Enbridge could also feel the results of tariffs at the downstream end of its system. The company owns the Ingleside Energy Center in South Texas, which handles about 25% of U.S. crude exports moving through the Corpus Christi port.
Trump said during an interview with Fox News that Canada and Mexico had not done enough on illegal immigration and drug trafficking to stop him from implementing the across-the-board tariffs he had threatened earlier in the month.
Asia’s share
China, involved in trade disputes with Trump going back to his first administration, made no deals after the president’s latest moves.
Instead, China immediately moved to implement a response. On Feb. 4, the government made the U.S. energy sector a primary target, putting a 15% tariff on U.S. LNG and coal, plus a 10% tariff on crude.
The government also said it would open an investigation into Google.
“The U.S.’ unilateral tariff increase seriously violates the rules of the World Trade Organization,” China’s State Council Tariff Commission said in a statement. “It is not only unhelpful in solving its own problems, but also damages normal economic and trade cooperation between China and the U.S.”
One analyst said China’s response to the tariffs was strategic, aiming to limit damage on both sides while still responding to the president.
According to the EIA, the U.S. exported more than 362 MMbbl of crude to China in 2023, the last full year for which numbers are available. In 2024, however, monthly exports had fallen, never surpassing 30 MMbbl in a 30-day period. In 2023, U.S. exports to China surpassed 30 MMbbl/month four times.
China nevertheless remained the second-largest customer for U.S. crude exports, behind only Mexico.

The Asian giant may be sending a warning with LNG. The U.S. leads the world in LNG exports and currently does not export much to China. In 2023, the U.S. exported 173 Bcf of LNG to China, about 2.3% of its total natural gas exports, according to the EIA.
However, continued forecasts for growing demand in China drive much of the reasoning behind growing investment in U.S. liquefaction facilities. ING predicted in a study that global demand for LNG would increase by as much as 35% by the end of the decade, with Asia dominating the growth.
“China can make all the difference between the global LNG market being tight or more manageable,” the study said. China has planned extensively for LNG import growth and currently has 190 Bcm of regasification capacity expected to come online by 2026.
Turbo-mixed messages
While blasting out global trade threats, Trump displayed his enigmatic nature in February with another Asian country, Japan.
At a joint press conference with visiting Prime Minister Shigeru Ishiba, the president announced that the U.S. and Japan planned to enter a joint venture to develop an LNG project in Alaska.

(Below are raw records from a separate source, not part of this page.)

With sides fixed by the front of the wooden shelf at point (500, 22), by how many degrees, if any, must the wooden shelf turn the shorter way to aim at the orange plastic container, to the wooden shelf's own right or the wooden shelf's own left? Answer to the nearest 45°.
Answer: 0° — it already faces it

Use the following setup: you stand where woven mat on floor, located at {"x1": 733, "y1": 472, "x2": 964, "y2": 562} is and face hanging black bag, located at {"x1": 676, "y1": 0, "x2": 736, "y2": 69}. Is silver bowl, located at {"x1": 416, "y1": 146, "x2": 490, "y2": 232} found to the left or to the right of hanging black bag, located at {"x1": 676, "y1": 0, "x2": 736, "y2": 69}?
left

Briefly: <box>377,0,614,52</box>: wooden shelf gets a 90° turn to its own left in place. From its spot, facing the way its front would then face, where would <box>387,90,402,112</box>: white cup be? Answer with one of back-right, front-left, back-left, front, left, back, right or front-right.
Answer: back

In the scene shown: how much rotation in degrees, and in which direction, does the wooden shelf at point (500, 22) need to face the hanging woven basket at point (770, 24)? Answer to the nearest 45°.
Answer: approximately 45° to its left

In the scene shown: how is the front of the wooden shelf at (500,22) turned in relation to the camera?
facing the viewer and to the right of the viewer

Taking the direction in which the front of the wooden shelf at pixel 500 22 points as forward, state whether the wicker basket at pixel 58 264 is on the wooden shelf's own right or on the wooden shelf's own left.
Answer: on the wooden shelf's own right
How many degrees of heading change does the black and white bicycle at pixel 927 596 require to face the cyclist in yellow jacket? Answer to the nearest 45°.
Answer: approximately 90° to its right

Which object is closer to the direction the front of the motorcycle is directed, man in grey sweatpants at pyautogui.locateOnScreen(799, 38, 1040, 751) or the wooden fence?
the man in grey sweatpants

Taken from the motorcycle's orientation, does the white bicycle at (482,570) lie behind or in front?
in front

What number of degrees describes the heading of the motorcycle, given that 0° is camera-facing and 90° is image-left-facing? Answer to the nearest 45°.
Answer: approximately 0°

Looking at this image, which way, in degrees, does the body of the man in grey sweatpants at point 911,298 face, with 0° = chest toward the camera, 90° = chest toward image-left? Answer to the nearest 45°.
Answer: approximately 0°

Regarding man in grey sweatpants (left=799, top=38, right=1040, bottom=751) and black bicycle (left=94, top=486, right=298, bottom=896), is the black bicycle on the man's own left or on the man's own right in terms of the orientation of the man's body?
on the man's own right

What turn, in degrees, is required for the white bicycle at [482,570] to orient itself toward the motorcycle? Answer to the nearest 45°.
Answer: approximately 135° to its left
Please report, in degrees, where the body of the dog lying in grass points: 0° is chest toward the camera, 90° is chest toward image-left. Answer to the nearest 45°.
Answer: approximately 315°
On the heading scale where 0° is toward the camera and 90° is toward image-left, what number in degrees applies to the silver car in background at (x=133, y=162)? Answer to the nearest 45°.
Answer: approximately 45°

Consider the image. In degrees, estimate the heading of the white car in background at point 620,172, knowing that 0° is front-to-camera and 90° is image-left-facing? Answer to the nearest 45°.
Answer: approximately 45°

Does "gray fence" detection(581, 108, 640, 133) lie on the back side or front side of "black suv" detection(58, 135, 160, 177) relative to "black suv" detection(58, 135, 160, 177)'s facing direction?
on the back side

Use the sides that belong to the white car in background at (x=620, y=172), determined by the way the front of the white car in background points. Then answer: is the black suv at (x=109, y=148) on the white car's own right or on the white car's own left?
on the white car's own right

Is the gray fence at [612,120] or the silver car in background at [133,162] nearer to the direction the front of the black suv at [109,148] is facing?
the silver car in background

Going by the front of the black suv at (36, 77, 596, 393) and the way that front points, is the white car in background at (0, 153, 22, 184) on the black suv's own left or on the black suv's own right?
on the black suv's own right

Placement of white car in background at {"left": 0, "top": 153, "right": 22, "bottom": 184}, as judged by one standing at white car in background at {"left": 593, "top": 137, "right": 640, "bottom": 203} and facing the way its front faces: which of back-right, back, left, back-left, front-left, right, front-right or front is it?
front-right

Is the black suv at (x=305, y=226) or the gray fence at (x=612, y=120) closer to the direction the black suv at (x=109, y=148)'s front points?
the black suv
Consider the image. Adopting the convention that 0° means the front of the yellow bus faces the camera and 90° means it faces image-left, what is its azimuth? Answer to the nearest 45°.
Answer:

“We’re talking about the pipeline in Alaska, which is the closest point of major oil and gas to Japan, by far,” Trump said.
The Alaska Gasline Development Corp., which is developing the project, celebrated the announcement, saying in a press release that it welcomed further support and engagement from Japan.

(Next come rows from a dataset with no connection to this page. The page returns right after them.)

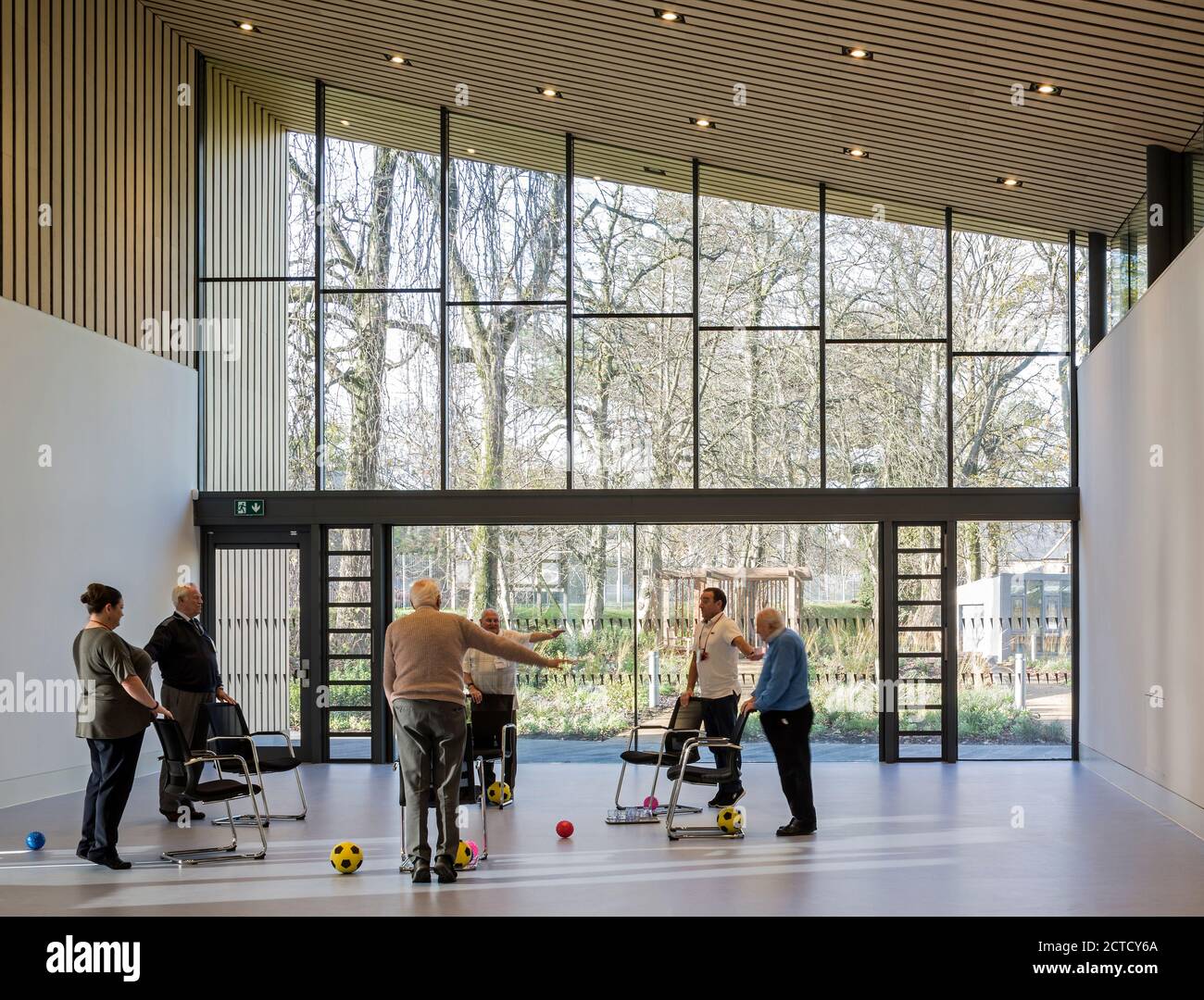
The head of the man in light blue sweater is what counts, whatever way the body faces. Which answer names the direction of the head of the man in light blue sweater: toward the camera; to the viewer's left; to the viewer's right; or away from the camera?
to the viewer's left

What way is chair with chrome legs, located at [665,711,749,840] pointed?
to the viewer's left

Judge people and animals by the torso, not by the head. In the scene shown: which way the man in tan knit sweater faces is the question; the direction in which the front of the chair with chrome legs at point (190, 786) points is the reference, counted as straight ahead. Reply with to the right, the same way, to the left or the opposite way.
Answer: to the left

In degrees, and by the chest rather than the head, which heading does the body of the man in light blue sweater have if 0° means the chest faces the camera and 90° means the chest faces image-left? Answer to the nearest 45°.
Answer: approximately 90°

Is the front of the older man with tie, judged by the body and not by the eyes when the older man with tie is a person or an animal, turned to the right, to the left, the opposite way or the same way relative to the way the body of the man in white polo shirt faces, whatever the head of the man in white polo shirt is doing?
to the left

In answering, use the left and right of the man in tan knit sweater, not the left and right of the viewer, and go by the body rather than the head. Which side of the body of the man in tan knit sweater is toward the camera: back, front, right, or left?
back
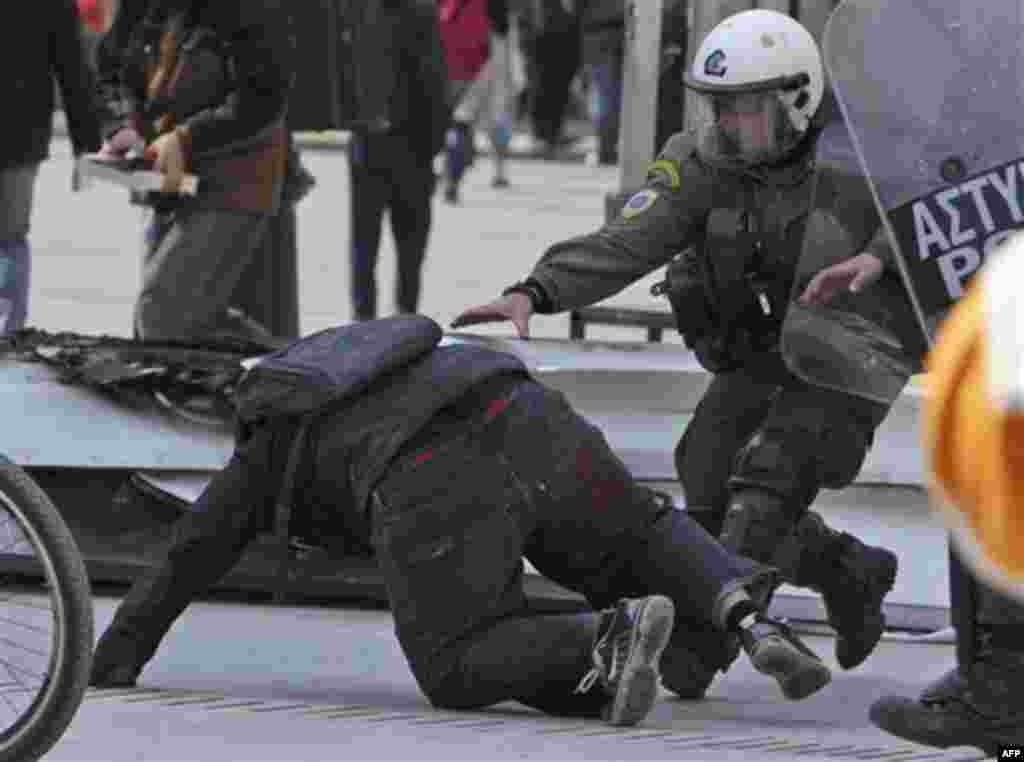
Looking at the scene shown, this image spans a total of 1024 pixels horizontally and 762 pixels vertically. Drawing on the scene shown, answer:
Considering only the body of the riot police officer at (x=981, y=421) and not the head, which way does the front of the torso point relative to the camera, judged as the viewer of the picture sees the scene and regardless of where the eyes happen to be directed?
to the viewer's left

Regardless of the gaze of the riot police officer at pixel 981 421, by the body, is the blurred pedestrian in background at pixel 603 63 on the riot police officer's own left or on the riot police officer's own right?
on the riot police officer's own right

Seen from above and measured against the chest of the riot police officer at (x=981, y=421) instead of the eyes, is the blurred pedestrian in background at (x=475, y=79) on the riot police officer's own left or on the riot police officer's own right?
on the riot police officer's own right

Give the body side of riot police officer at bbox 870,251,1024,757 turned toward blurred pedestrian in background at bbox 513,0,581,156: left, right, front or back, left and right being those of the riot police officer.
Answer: right

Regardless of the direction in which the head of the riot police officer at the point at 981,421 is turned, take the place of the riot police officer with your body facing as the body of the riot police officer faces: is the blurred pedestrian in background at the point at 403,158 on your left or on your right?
on your right
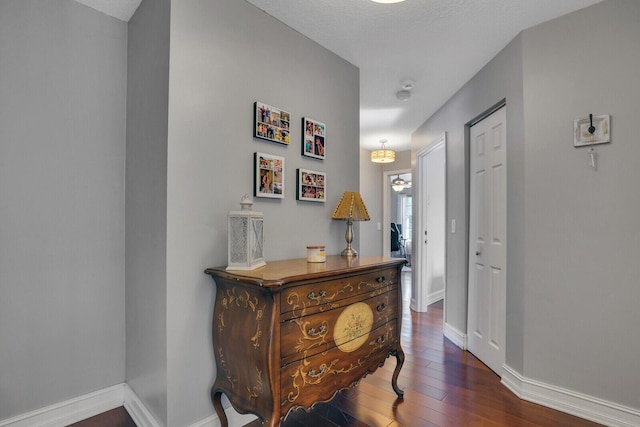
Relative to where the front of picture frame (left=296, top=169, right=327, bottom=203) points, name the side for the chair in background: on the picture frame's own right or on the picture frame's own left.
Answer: on the picture frame's own left

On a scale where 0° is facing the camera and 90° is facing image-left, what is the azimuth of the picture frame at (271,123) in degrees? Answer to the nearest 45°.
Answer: approximately 315°

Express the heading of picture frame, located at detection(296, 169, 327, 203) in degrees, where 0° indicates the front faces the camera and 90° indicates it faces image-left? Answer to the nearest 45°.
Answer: approximately 315°

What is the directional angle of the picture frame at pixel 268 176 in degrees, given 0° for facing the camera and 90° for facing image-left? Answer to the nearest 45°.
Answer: approximately 315°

The Japanese were less committed. Ishiba said Japan was interested in more U.S. LNG, along with bioethanol and ammonia. The Japanese Embassy did not respond to requests for comment after the press conference.
Trump the negotiator doesn’t mind remaining an unknown factor, and often ends up contradicting himself or switching tactics on a dime. Over the course of February, the White House’s stance on tariffs changed so quickly that several news websites established pages that promised hourly updates.
The president has, however, remained consistent in his belief that tariffs can work as an overall economic good, even if the immediate results aren’t what his constituents expected.
“WILL THERE BE SOME PAIN? YES, MAYBE (AND MAYBE NOT!),” Trump said in a social media post. “BUT WE WILL MAKE AMERICA GREAT AGAIN, AND IT WILL ALL BE WORTH THE PRICE THAT MUST BE PAID.”